James Malcolm Hendrie
- Date of birth: 12 June 1951
- Place of birth: Singapore
- Height: 168 cm (5 ft 6 in)
- Weight: 65 kg (143 lb)
- School: Clifton Hall (Scotland) Merchiston Castle (Scotland)

Rugby union career
- Position(s): Halfback

International career
- Years: Team / Apps / (Points)
- 1970: New Zealand / 0 / (0)

= Jamie Hendrie =

New Zealand rugby union player

James Malcolm Hendrie (born 12 June 1951) is a former rugby union player who played once for New Zealand. A halfback, he was a guest player for the All Blacks against a President's XV in Perth, Western Australia when the team was en route to South Africa in 1970. Two games against Western Australian teams were played on Sunday, and Sid Going (a Mormon) was unavailable for religious reasons.

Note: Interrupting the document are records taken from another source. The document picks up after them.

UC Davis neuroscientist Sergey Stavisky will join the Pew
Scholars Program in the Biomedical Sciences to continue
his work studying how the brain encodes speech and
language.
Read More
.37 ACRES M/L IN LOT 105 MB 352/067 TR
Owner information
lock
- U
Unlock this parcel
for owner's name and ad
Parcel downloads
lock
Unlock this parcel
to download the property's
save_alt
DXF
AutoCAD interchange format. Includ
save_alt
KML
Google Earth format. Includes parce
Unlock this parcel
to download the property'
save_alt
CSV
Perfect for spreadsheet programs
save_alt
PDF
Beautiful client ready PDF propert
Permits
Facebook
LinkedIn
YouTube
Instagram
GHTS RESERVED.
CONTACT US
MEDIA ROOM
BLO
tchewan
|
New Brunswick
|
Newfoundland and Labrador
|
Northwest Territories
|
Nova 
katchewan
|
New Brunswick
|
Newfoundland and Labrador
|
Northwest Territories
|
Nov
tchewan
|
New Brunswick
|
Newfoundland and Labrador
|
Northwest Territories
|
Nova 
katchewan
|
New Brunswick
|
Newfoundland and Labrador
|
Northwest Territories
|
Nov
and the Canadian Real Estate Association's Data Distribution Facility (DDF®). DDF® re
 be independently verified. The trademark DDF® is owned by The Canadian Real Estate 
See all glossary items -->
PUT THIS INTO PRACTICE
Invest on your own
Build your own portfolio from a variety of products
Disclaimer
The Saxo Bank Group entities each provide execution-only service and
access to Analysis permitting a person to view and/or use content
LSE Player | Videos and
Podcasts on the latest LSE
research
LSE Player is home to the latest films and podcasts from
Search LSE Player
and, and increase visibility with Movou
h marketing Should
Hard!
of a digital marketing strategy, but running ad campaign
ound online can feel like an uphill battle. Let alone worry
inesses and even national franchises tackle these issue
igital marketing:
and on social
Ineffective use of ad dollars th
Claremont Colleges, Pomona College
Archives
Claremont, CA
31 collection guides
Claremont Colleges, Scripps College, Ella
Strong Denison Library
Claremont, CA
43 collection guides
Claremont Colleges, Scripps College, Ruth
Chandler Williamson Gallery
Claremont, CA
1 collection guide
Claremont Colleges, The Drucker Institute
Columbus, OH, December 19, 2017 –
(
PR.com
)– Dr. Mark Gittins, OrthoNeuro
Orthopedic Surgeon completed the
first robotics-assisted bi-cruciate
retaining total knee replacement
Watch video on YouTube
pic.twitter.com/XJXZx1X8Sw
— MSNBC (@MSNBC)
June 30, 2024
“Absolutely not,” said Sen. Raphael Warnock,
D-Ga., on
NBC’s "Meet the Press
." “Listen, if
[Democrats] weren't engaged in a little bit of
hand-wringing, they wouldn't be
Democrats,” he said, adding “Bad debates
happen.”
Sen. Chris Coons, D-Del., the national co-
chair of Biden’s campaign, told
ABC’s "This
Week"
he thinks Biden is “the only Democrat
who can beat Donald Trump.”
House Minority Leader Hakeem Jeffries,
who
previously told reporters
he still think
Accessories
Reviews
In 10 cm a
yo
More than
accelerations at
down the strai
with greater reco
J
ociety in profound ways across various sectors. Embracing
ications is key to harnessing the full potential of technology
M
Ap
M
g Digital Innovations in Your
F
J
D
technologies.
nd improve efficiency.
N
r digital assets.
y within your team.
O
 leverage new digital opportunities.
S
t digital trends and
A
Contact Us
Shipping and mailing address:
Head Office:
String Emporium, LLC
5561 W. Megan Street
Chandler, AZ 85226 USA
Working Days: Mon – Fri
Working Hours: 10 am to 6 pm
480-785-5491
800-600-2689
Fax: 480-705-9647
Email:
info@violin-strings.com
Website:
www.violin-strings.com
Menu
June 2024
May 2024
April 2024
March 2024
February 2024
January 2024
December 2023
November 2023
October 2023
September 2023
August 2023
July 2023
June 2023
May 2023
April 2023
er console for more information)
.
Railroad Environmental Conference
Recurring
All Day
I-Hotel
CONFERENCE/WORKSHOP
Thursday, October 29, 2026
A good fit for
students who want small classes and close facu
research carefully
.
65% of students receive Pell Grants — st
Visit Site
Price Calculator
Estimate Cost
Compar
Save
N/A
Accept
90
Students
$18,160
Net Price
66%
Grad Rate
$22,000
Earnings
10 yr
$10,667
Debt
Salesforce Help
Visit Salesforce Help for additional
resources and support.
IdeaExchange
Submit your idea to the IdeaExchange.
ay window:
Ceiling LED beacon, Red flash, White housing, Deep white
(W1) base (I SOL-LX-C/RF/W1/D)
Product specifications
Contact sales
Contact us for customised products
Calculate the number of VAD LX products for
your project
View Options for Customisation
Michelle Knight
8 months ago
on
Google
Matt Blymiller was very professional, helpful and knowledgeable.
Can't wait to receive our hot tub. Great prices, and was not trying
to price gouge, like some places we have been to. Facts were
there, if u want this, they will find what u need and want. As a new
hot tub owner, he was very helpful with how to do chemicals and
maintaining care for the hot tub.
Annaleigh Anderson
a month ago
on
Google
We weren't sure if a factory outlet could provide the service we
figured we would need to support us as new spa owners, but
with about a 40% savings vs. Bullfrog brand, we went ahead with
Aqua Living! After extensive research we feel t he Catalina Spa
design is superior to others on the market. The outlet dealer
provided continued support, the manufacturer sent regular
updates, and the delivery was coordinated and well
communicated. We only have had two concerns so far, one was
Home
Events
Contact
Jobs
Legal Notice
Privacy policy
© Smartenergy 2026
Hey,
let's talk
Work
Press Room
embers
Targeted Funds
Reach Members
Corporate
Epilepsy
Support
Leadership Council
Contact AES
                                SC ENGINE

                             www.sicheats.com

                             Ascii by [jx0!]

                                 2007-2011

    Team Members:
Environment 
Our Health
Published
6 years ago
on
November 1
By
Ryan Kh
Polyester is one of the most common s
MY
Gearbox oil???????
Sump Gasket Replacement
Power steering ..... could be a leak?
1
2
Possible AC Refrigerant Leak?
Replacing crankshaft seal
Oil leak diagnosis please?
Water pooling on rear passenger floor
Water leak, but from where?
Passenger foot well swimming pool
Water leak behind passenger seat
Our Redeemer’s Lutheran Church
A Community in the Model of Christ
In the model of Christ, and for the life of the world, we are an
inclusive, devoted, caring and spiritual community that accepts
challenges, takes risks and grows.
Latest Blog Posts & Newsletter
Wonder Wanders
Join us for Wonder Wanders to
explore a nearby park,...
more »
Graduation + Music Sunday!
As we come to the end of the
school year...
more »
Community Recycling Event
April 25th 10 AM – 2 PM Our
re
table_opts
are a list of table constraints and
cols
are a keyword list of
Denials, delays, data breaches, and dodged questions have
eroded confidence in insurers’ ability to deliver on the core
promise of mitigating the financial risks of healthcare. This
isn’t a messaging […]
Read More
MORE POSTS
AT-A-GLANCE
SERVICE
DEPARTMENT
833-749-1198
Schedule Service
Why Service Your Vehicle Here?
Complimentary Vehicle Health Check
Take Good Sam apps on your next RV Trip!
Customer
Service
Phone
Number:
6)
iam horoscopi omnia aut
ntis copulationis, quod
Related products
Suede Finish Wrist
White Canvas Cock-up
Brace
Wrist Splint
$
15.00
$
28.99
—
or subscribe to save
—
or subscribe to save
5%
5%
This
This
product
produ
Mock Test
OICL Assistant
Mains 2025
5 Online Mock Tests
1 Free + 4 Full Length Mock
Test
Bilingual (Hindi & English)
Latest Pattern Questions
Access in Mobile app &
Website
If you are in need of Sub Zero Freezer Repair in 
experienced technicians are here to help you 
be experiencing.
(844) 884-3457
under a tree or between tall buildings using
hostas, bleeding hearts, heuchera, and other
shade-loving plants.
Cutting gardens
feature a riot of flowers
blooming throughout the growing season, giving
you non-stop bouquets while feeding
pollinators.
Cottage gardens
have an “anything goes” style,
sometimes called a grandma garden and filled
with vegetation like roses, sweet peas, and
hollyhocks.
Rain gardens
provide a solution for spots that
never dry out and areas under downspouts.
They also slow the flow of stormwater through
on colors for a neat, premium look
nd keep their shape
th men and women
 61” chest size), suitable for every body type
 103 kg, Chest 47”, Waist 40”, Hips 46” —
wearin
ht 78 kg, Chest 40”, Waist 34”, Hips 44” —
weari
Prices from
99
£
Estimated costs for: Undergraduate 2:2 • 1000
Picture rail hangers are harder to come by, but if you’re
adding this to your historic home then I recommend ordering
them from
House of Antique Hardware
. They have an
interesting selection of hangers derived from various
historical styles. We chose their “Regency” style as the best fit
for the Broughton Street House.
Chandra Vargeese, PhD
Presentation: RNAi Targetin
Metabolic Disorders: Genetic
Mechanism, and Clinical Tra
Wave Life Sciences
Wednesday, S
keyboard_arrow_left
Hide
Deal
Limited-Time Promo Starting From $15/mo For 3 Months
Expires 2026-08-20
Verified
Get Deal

Despite the game being an exhibition match, Hendrie is officially an All Black, and was the 680th player to represent New Zealand.

Born in Singapore, he was educated at Clifton Hall School and Merchiston Castle School; both in Edinburgh, Scotland. He had played for the University of Western Australia for four years.

Hendrie is a doctor and a fellow of the Australasian College of Emergency Medicine.